Moshe Zimmermann: "Die Angst vor dem Frieden"
Durch eine Rezension in der Frankfurter Rundschau war ich auf das Buch Die Angst vor dem Frieden des israelischen Historikers Moshe Zimmermann (Leiter des Richard-Koebner-Zentrums für deutsche Geschichte an der Hebräischen Universität Jerusalem) aufmerksam geworden – ein Buch, das sich als eine wirklich aufrüttelnde Analyse herausstellte. Während man aus unseren Medien nur bruchstückhafte und sehr zurückhaltende Informationen über bedenkliche Entwicklungen innerhalb Israels erhält, zeichnet Zimmermann auf 150 Seiten ein so deutliches und unverblümtes Bild der Zustände in diesem Land, dass man sich schon fast wundert, wie dieses Buch hierzulande überhaupt veröffentlicht werden konnte. Ginge man nach den Kategorien, die man normalerweise auf politische Systeme anlegt, handelt es sich bei Israel Zimmermanns Beschreibung zufolge inzwischen um einen massiv rechtsradikal ausgerichteten Staat. Die Worthülse von der "einzigen Demokratie im Nahen Osten" kommt einem im Verlauf der Lektüre immer mehr wie Hohn vor.
Zimmermann erklärt in seinem Buch zunächst, wie und warum Israel in den letzten Jahren immer fundamentalistischer, militaristischer und gegenüber jeglichen Friedensbestrebungen immer unzugänglicher wurde. Er schildert das Vorgehen der wesentlichen Protagonisten (etwa Medien, Siedler, Hügeljugend und Militär) und ihre zunehmende Radikalisierung und erklärt, wie sich diese Radikalisierung gegen jene wendet, die er als "Israels Geiseln" betrachtet: die Diasporajuden, den Westen und das Gedächtnis an den Holocaust. Dabei wird en passant deutlich, wie der wachsende, oft religiös begründete Hass vieler Israelis auf sämtliche Araber und Muslime von ebenso israelfreundlichen wie massiv rechtslastigen Journalisten und Bloggern im Verlauf der letzten Jahre in den Westen "importiert" wurde.

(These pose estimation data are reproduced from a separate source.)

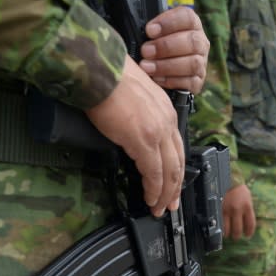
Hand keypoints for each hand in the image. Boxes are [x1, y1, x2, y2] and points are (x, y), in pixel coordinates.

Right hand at [86, 55, 183, 216]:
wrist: (98, 68)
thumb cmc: (107, 76)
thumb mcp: (135, 96)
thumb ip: (141, 117)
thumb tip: (132, 135)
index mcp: (166, 110)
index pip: (177, 147)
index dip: (176, 168)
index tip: (172, 184)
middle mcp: (167, 122)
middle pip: (178, 162)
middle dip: (175, 187)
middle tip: (170, 204)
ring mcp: (157, 132)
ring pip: (170, 171)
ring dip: (165, 193)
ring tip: (159, 208)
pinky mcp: (143, 141)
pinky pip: (154, 172)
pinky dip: (154, 189)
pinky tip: (150, 198)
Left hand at [140, 6, 208, 92]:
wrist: (161, 69)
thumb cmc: (155, 46)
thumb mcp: (153, 32)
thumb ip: (150, 30)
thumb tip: (138, 32)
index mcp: (191, 24)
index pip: (187, 17)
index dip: (168, 23)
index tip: (149, 31)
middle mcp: (200, 42)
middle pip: (192, 41)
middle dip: (166, 47)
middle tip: (145, 51)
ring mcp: (202, 63)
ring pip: (193, 63)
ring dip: (167, 66)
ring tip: (147, 67)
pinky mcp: (198, 81)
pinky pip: (190, 82)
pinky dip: (171, 81)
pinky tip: (156, 79)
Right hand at [222, 184, 255, 239]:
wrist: (227, 179)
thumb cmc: (239, 189)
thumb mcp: (247, 199)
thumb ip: (247, 211)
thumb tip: (246, 223)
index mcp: (247, 207)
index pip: (250, 224)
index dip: (249, 232)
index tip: (247, 235)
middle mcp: (238, 210)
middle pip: (238, 229)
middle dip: (237, 236)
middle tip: (236, 237)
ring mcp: (227, 210)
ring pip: (227, 228)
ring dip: (227, 234)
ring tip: (227, 234)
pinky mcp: (218, 209)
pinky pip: (219, 222)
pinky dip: (220, 228)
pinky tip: (220, 229)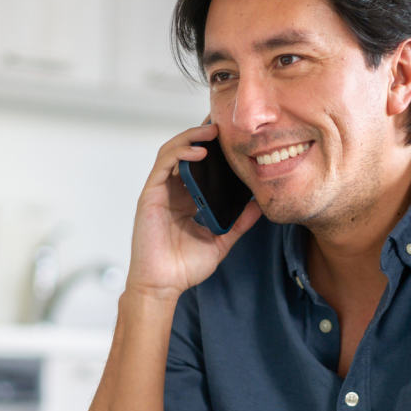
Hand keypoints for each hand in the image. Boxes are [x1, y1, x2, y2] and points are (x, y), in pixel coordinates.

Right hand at [126, 120, 262, 302]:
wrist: (163, 285)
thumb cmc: (184, 267)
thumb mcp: (221, 241)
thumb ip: (239, 223)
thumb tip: (260, 204)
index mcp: (186, 200)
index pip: (198, 165)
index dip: (211, 148)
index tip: (230, 137)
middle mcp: (172, 192)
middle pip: (184, 152)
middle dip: (202, 135)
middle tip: (223, 125)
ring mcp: (160, 192)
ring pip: (172, 152)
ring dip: (191, 138)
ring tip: (212, 132)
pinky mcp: (150, 195)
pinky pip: (163, 166)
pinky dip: (180, 154)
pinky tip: (198, 152)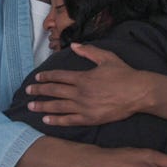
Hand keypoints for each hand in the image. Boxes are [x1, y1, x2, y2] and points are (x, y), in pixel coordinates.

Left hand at [27, 43, 150, 125]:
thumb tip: (74, 45)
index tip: (37, 77)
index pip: (59, 76)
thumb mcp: (107, 57)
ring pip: (59, 106)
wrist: (138, 93)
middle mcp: (80, 93)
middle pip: (54, 91)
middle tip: (28, 91)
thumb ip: (89, 51)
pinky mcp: (90, 118)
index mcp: (83, 77)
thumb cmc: (123, 74)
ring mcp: (84, 107)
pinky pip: (70, 120)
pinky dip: (57, 120)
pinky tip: (47, 120)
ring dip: (43, 106)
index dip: (46, 76)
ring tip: (31, 106)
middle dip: (39, 90)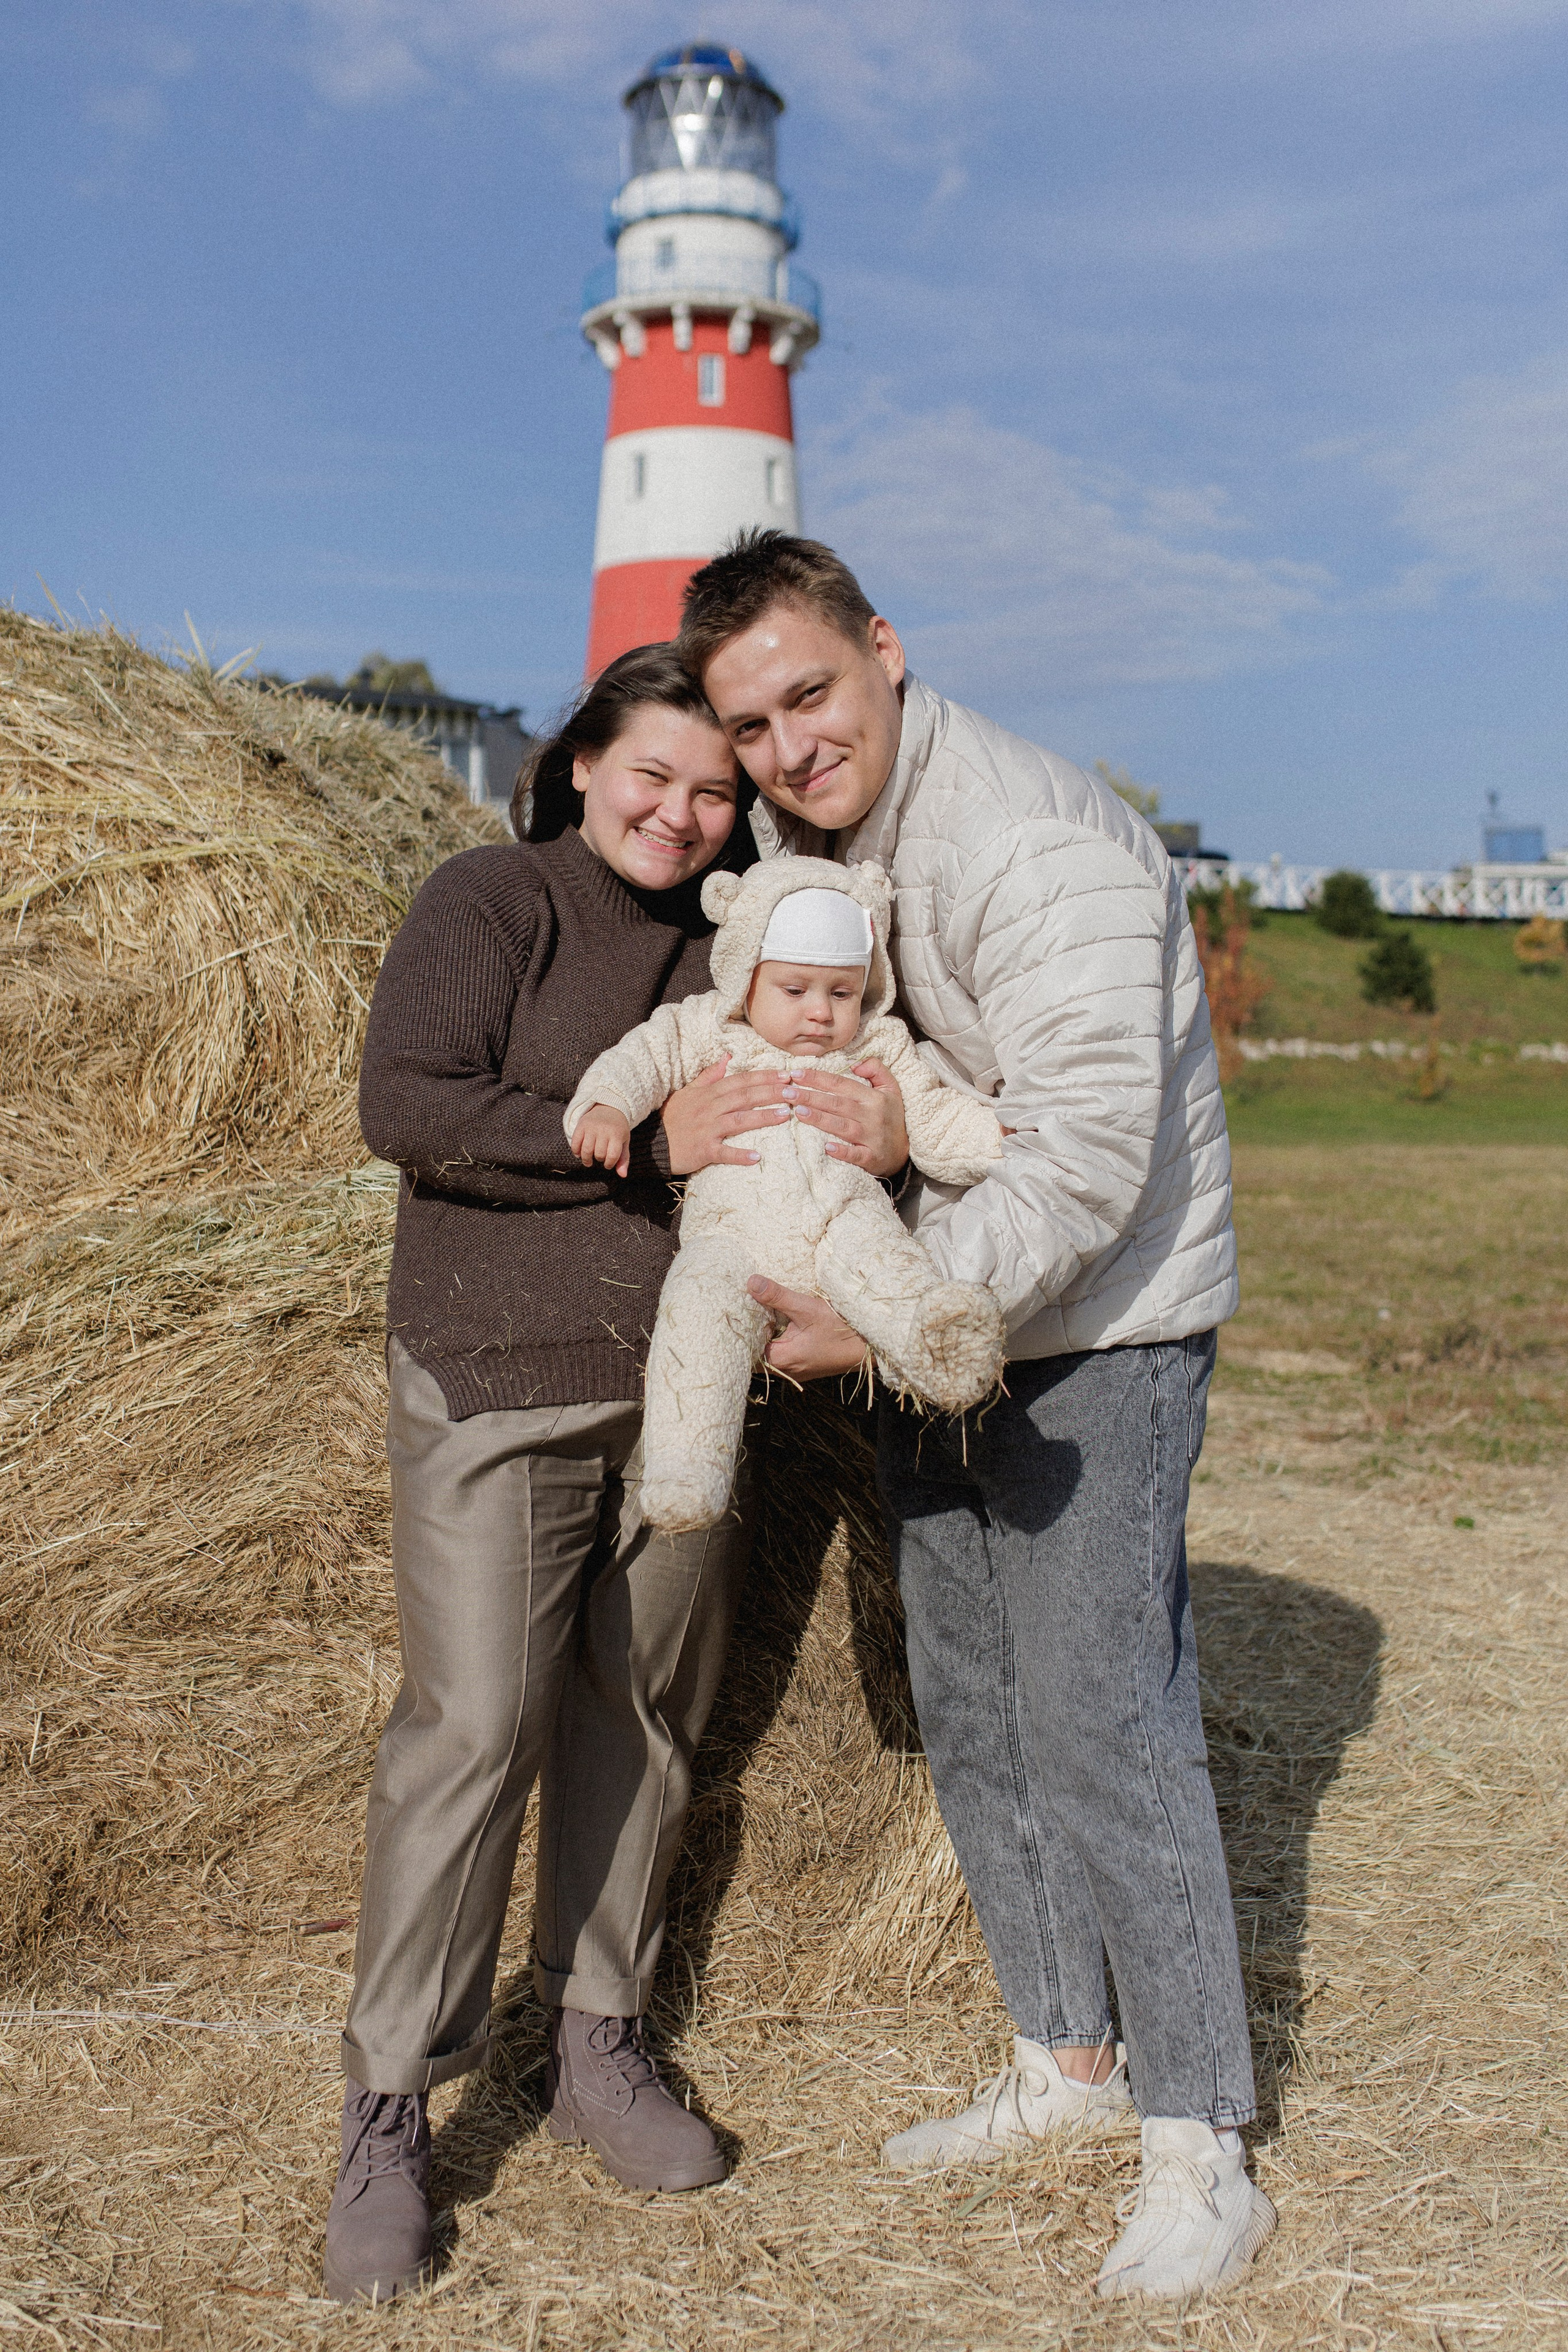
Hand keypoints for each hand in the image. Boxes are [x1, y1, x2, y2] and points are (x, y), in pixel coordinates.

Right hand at [571, 1104, 630, 1176]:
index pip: (612, 1156)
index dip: (609, 1164)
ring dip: (586, 1159)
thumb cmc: (618, 1129)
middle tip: (599, 1157)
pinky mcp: (581, 1125)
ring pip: (586, 1150)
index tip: (608, 1163)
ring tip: (588, 1161)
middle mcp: (604, 1130)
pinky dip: (576, 1152)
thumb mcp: (624, 1141)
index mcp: (617, 1134)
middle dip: (599, 1159)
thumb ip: (623, 1159)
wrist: (609, 1107)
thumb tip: (622, 1176)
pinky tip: (579, 1154)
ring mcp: (591, 1127)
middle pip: (599, 1154)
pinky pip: (575, 1143)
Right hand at [660, 1055, 790, 1174]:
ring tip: (786, 1115)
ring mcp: (707, 1129)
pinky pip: (723, 1152)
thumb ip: (710, 1076)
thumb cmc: (672, 1117)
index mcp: (709, 1093)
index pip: (740, 1081)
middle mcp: (710, 1108)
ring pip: (739, 1120)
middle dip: (770, 1092)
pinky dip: (739, 1155)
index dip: (763, 1076)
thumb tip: (727, 1057)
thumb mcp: (688, 1092)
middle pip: (745, 1097)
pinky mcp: (703, 1150)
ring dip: (763, 1117)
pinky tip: (757, 1157)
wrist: (652, 1142)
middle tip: (794, 1091)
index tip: (785, 1074)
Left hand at [748, 1276, 867, 1380]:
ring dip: (766, 1336)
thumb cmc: (841, 1329)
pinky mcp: (806, 1366)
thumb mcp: (807, 1308)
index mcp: (782, 1360)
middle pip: (756, 1354)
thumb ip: (777, 1296)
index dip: (742, 1331)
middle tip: (747, 1309)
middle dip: (752, 1333)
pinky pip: (784, 1355)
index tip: (741, 1311)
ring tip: (762, 1313)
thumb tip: (751, 1283)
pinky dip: (779, 1340)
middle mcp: (787, 1370)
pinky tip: (782, 1323)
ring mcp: (797, 1370)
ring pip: (770, 1354)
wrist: (871, 1346)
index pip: (747, 1349)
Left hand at [779, 1058, 908, 1177]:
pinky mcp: (871, 1157)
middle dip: (810, 1097)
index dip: (818, 1078)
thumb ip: (876, 1069)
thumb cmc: (892, 1116)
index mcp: (873, 1097)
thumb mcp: (891, 1088)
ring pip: (841, 1126)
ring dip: (820, 1119)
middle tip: (787, 1092)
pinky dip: (842, 1152)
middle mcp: (871, 1116)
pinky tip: (827, 1148)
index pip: (841, 1084)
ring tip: (799, 1112)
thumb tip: (855, 1063)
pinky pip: (855, 1155)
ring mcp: (871, 1138)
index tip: (796, 1074)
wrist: (905, 1151)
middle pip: (836, 1104)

Beim Lesen dieses Buches wird auch nachvollziehbar, wie dieselben Journalisten und Blogger auf jegliche angemessene Kritik am israelischen Verhalten praktisch nur noch reagieren können, indem sie die Kritiker als "Antisemiten" zu verleumden suchen: Eine Auseinandersetzung auf Sachebene können die Verteidiger der herrschenden Zustände nicht mehr gewinnen! Zimmermann selbst erklärt hier unumwunden, "dass gegenwärtig in Israel jegliche Kritik als Antisemitismus ausgelegt wird. (…) Ein anständiger Mensch muss demnach – so verlangt es die israelische Grundhaltung – jede Kritik an Israel vermeiden, wenn er nicht als Antisemit gelten möchte. Diese Erwartungshaltung wird insbesondere Menschen in Deutschland entgegengebracht." Darüber hinaus werde vor allem dem politischen Gegner, also Muslimen und Linken, die Schuld am Erstarken des Antisemitismus gegeben und dieser somit ideologisch instrumentalisiert. Zimmermann betrachtet dieses Vorgehen als "Missbrauch" und darüber hinaus als einen Bärendienst, wenn es um die Bekämpfung echter Judenfeindschaft gehe – denn dort, wo tatsächlich Israelkritik von Antisemitismus durchsetzt ist, werde das nicht mehr angemessen wahrgenommen: "Da es zu einer konstanten Taktik Israels geworden ist, Kritik an Israel als Antisemitismus zu bezeichnen, besteht die Gefahr, dass auch dann, wenn die antiisraelische Haltung tatsächlich in eine antisemitische Variante (…) übergeht, (…) die Weltöffentlichkeit nicht wachsam genug reagiert."
Insgesamt öffnet Zimmermanns mutiges Buch also nicht nur den Blick auf die erschreckenden Entwicklungen innerhalb Israels, sondern auch auf viele schiefe Diskussionen, die in unserem eigenen Land geführt werden.